Emirates to resume passenger flights to nine destinations

Emirates, one of the world’s biggest long-haul airlines, plans to operate scheduled flight services from Dubai to nine destinations from next week.

The Dubai-based carrier says it will fly to London Heathrow, Frankfurt, Paris, Milan, Madrid, Chicago, Toronto, Sydney and Melbourne from May 21.

The airline says it will also offer a “seamless” connection in Dubai for passengers travelling between the UK and Australia.

Emirates will only accept passengers on to these flights if they “comply with the eligibility and entry criteria requirements of their destination countries.” This includes approval from the Federal Authority for Identity and Citizenship (ICA) for UAE residents who wish to return to Dubai.

“We are pleased to resume scheduled passenger services to these destinations, providing more options for customers to travel from the UAE to these cities, and also between the UK and Australia. We are working closely with the authorities to plan the resumption of operations to additional destinations,” Adel Al Redha, Emirates’ Chief Operating Officer, was quoted in a statement, as saying.

“We have implemented additional measures at the airport in coordination with the relevant authorities in respect to social distancing and sanitisation. The safety and wellbeing of our employees, customers and communities, remain our top priority.”

In preparation for the restarting of flights, the airline says it has enhanced various precautionary measures throughout the customer journey.

For example, at Dubai International Airport, customers and employees will have their temperatures checked via thermal scanners.

Protective barriers have been installed at check-in counters to “provide additional safety during interaction” and gloves and masks are mandatory for all customers and employees at the airport.

In addition, Emirates’ cabin crew, boarding agents and ground staff who interact directly with travellers will don personal protective equipment (PPE) including a protective disposable gown and safety visor.

The airline says that social distancing protocols will also be implemented with “physical indicators being placed on the ground and at waiting areas in the airport to ensure travellers maintain a safe distance.”

On board, there will be a modified in-flight service that the airline says “focuses on reducing contact and infection risk.”

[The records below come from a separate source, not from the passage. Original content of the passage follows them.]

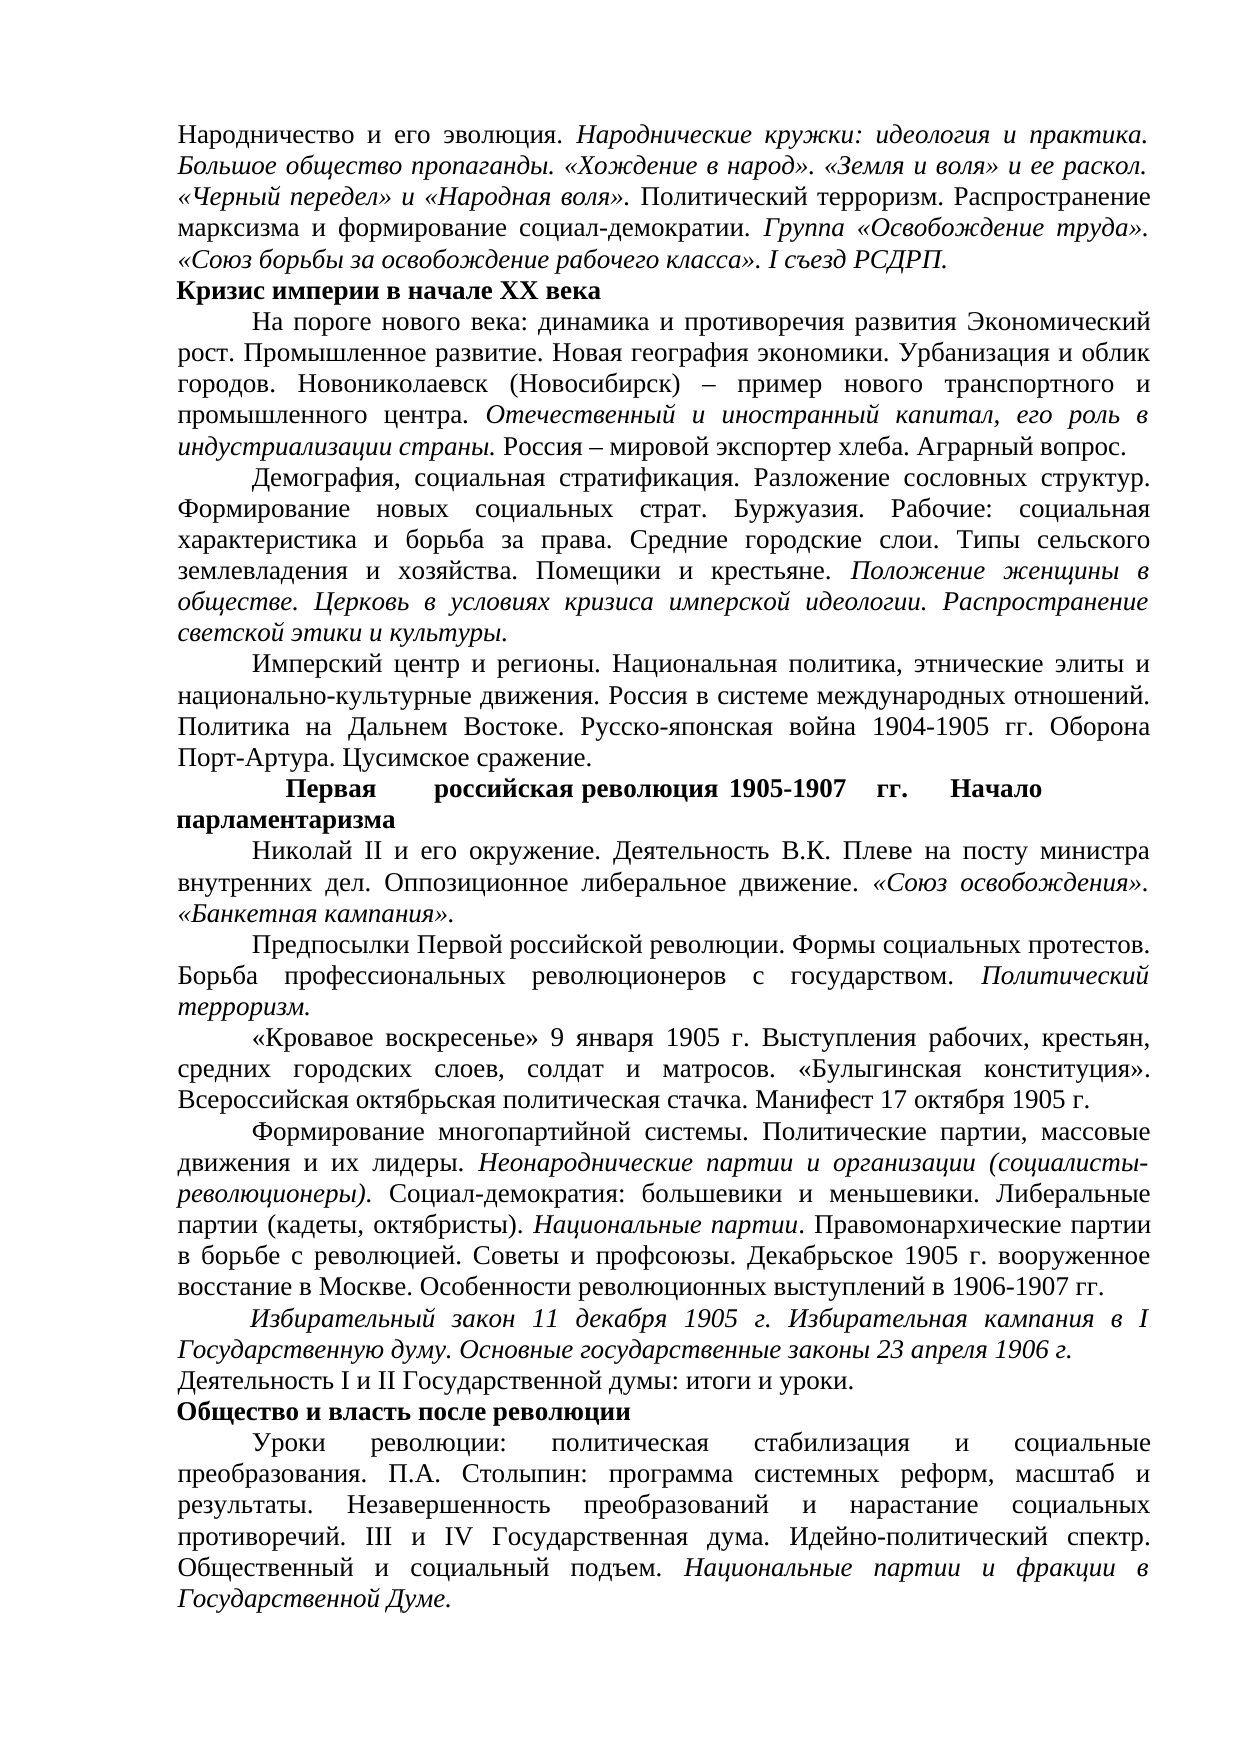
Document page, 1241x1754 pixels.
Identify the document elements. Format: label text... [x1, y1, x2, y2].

text Уроки революции: политическая стабилизация и социальные преобразования. П.А. Столыпин: программа системных реформ, масштаб и результаты. Незавершенность преобразований и нарастание социальных противоречий. III и IV Государственная дума. Идейно-политический спектр. Общественный и социальный подъем. Национальные партии и фракции в Государственной Думе. [177, 1426, 1152, 1613]
text На пороге нового века: динамика и противоречия развития Экономический рост. Промышленное развитие. Новая география экономики. Урбанизация и облик городов. Новониколаевск (Новосибирск) – пример нового транспортного и промышленного центра. Отечественный и иностранный капитал, его роль в индустриализации страны. Россия – мировой экспортер хлеба. Аграрный вопрос. [177, 305, 1152, 461]
text Деятельность I и II Государственной думы: итоги и уроки. [177, 1364, 1152, 1395]
text Формирование многопартийной системы. Политические партии, массовые движения и их лидеры. Неонароднические партии и организации (социалисты-революционеры). Социал-демократия: большевики и меньшевики. Либеральные партии (кадеты, октябристы). Национальные партии. Правомонархические партии в борьбе с революцией. Советы и профсоюзы. Декабрьское 1905 г. вооруженное восстание в Москве. Особенности революционных выступлений в 1906-1907 гг. [177, 1115, 1152, 1302]
text парламентаризма [176, 803, 1152, 834]
text Николай II и его окружение. Деятельность В.К. Плеве на посту министра внутренних дел. Оппозиционное либеральное движение. «Союз освобождения». «Банкетная кампания». [177, 834, 1152, 928]
text Имперский центр и регионы. Национальная политика, этнические элиты и национально-культурные движения. Россия в системе международных отношений. Политика на Дальнем Востоке. Русско-японская война 1904-1905 гг. Оборона Порт-Артура. Цусимское сражение. [177, 648, 1152, 772]
text Избирательный закон 11 декабря 1905 г. Избирательная кампания в I Государственную думу. Основные государственные законы 23 апреля 1906 г. [177, 1302, 1152, 1364]
text Общество и власть после революции [176, 1395, 1152, 1426]
text «Кровавое воскресенье» 9 января 1905 г. Выступления рабочих, крестьян, средних городских слоев, солдат и матросов. «Булыгинская конституция». Всероссийская октябрьская политическая стачка. Манифест 17 октября 1905 г. [177, 1021, 1152, 1115]
text Кризис империи в начале ХХ века [176, 274, 1152, 305]
text Народничество и его эволюция. Народнические кружки: идеология и практика. Большое общество пропаганды. «Хождение в народ». «Земля и воля» и ее раскол. «Черный передел» и «Народная воля». Политический терроризм. Распространение марксизма и формирование социал-демократии. Группа «Освобождение труда». «Союз борьбы за освобождение рабочего класса». I съезд РСДРП. [177, 118, 1152, 274]
text Первая российская революция 1905-1907 гг. Начало [176, 772, 1152, 803]
text Демография, социальная стратификация. Разложение сословных структур. Формирование новых социальных страт. Буржуазия. Рабочие: социальная характеристика и борьба за права. Средние городские слои. Типы сельского землевладения и хозяйства. Помещики и крестьяне. Положение женщины в обществе. Церковь в условиях кризиса имперской идеологии. Распространение светской этики и культуры. [177, 461, 1152, 648]
text Предпосылки Первой российской революции. Формы социальных протестов. Борьба профессиональных революционеров с государством. Политический терроризм. [177, 928, 1152, 1021]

Magazines and printed reading material will not be available and cabin baggage will have to be checked in.

Customers can only take essential items on board such as a laptop, handbag, briefcase or items for babies.

“Emirates has initiated a stringent safety programme to ensure aircraft cabins remain clean and sanitary,” a statement read.

“The airline’s modern aircraft cabins have been fitted with advanced HEPA air filters which remove 99.97 per cent of viruses and eliminate dust, allergens and germs from cabin air for a healthier and safer on-board environment. After its journey and on landing in Dubai, each aircraft will go through enhanced cleaning and disinfection processes to ensure safety and proper sanitation.”

In addition to the scheduled services, Emirates says it will also continue to work closely with embassies and consulates to facilitate repatriation flights for visitors and residents wishing to return home.

This week, the airline plans to operate flights from Dubai to Tokyo Narita (May 15), Conakry (May 16), and Dakar (May 16).

The airline suspended regular, scheduled passenger flights in late March, though it has since operated some services for foreigners leaving the UAE whilst cargo flights continue to operate.

Emirates began its service to the Maldives in May 1987 using a single Boeing 727 aircraft.

With three times daily non-stop service between Dubai and Male, Emirates has since become a major airline operating to the Maldives and a preferred airline for tourists visiting the island nation from far corners of the world, especially Europe.

However, all international airlines have suspended their operations to the Maldives after the island nation enforced a blanket suspension of on-arrival visa late March in a bid to combat the spread of the novel coronavirus.

On March 8, Maldives reported its first cases of the novel coronavirus, as two hotel employees tested positive for Covid-19 at a luxury resort in the archipelago.

Eighteen more cases — all foreigners working or staying resorts and liveaboard vessels except five Maldivians who had returned from abroad — were later identified.

A six-case cluster of locals, detected in capital Male on April 15, confirmed community transmission of the coronavirus. Several more clusters have since been identified, bringing the total number of confirmed case in the Maldives to 955.

Three deaths have been reported and 40 have made full recoveries.